ASSIGNMENT:
Copy exactly the line that contains "and serialized Joints" plus all remaining lines of the data, and leave out every line before it.

Plain-text document sources:
===

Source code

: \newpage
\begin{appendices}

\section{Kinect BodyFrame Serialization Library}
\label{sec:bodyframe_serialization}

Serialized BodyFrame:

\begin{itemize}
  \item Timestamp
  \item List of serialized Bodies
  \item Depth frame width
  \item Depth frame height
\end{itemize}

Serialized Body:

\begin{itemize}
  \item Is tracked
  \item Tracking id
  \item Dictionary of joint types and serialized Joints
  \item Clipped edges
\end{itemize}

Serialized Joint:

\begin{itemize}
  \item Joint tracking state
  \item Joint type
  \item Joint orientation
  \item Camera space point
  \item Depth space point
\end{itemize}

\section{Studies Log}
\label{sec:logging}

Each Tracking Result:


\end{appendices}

===

RESPONSE AREA:
  \item Dictionary of joint types and serialized Joints
  \item Clipped edges
\end{itemize}

Serialized Joint:

\begin{itemize}
  \item Joint tracking state
  \item Joint type
  \item Joint orientation
  \item Camera space point
  \item Depth space point
\end{itemize}

\section{Studies Log}
\label{sec:logging}

Each Tracking Result:


\end{appendices}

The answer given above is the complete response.